++++ Data for this exercise ++++
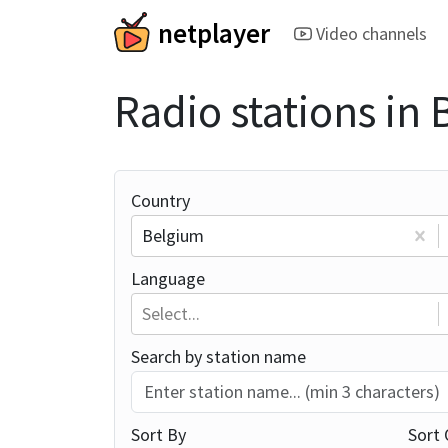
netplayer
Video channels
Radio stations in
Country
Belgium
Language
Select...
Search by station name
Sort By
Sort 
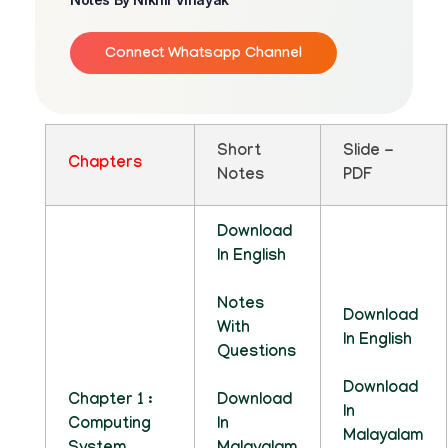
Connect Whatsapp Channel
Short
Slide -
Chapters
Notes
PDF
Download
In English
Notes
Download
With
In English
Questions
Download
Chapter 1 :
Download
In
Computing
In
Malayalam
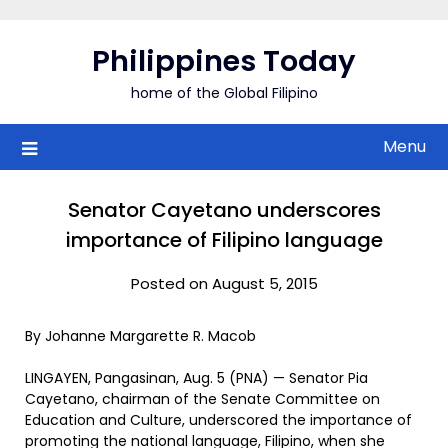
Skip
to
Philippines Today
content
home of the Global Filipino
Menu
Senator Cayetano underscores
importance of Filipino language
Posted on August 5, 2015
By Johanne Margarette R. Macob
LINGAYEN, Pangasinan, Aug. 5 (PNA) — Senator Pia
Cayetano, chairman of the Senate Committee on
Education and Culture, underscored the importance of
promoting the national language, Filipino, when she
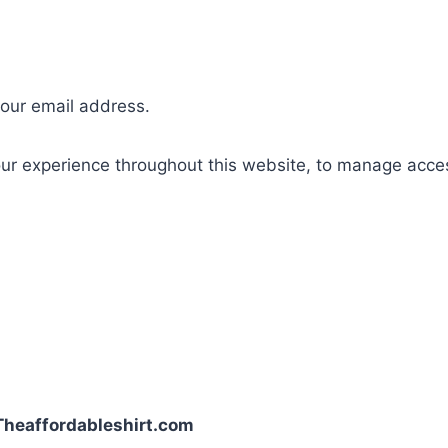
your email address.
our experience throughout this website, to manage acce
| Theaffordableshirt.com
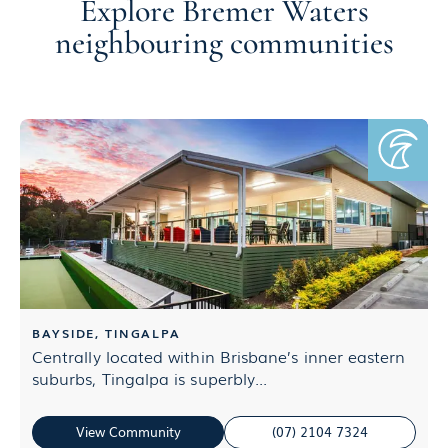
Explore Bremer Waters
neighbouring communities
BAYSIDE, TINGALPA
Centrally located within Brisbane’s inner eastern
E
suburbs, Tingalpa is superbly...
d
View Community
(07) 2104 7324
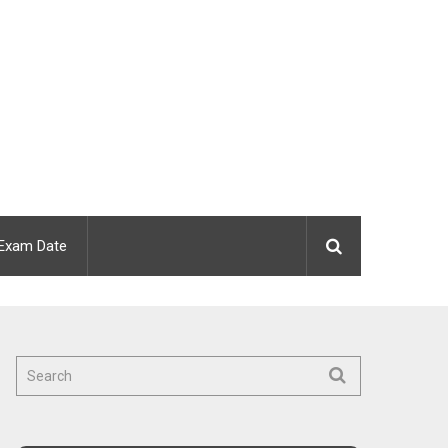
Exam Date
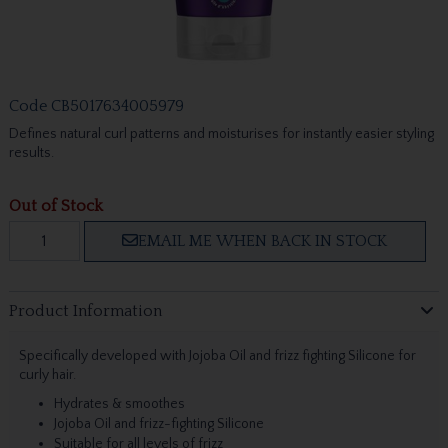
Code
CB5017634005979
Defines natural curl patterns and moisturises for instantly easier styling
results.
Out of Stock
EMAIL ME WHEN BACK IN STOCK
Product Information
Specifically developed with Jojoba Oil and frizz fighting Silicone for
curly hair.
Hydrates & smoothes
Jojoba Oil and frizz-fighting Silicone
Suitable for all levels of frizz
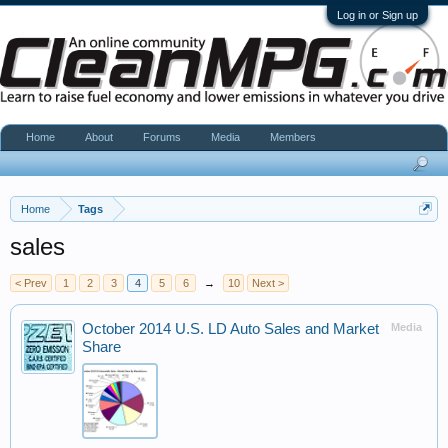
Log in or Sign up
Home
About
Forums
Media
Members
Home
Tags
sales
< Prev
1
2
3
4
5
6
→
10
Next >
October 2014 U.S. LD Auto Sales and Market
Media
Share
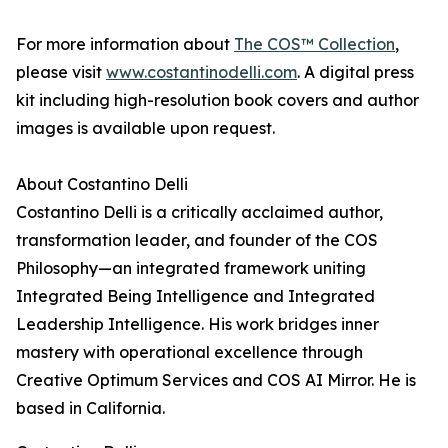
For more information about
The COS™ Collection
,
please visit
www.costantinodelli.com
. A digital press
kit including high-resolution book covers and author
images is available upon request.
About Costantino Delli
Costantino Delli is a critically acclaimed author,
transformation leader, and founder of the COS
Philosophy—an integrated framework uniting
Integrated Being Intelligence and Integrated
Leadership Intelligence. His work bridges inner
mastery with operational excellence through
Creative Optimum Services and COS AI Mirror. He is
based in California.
++++
• _Directions_
Copy the text of every item above word for word, line for line, leaving out the pictures.

• _Output of the task_
netplayer
Video channels
Radio stations in
Country
Belgium
Language
Select...
Search by station name
Sort By
Sort 
Connect Whatsapp Channel
Short
Slide -
Chapters
Notes
PDF
Download
In English
Notes
Download
With
In English
Questions
Download
Chapter 1 :
Download
In
Computing
In
Malayalam
Skip
to
Philippines Today
content
home of the Global Filipino
Menu
Senator Cayetano underscores
importance of Filipino language
Posted on August 5, 2015
By Johanne Margarette R. Macob
LINGAYEN, Pangasinan, Aug. 5 (PNA) — Senator Pia
Cayetano, chairman of the Senate Committee on
Education and Culture, underscored the importance of
promoting the national language, Filipino, when she
your email address.
our experience throughout this website, to manage acce
| Theaffordableshirt.com
Explore Bremer Waters
neighbouring communities
BAYSIDE, TINGALPA
Centrally located within Brisbane’s inner eastern
E
suburbs, Tingalpa is superbly...
d
View Community
(07) 2104 7324
Exam Date
Code
CB5017634005979
Defines natural curl patterns and moisturises for instantly easier styling
results.
Out of Stock
EMAIL ME WHEN BACK IN STOCK
Product Information
Specifically developed with Jojoba Oil and frizz fighting Silicone for
curly hair.
Hydrates & smoothes
Jojoba Oil and frizz-fighting Silicone
Suitable for all levels of frizz
Log in or Sign up
Home
About
Forums
Media
Members
Home
Tags
sales
< Prev
1
2
3
4
5
6
→
10
Next >
October 2014 U.S. LD Auto Sales and Market
Media
Share
For more information about
The COS™ Collection
,
please visit
www.costantinodelli.com
. A digital press
kit including high-resolution book covers and author
images is available upon request.
About Costantino Delli
Costantino Delli is a critically acclaimed author,
transformation leader, and founder of the COS
Philosophy—an integrated framework uniting
Integrated Being Intelligence and Integrated
Leadership Intelligence. His work bridges inner
mastery with operational excellence through
Creative Optimum Services and COS AI Mirror. He is
based in California.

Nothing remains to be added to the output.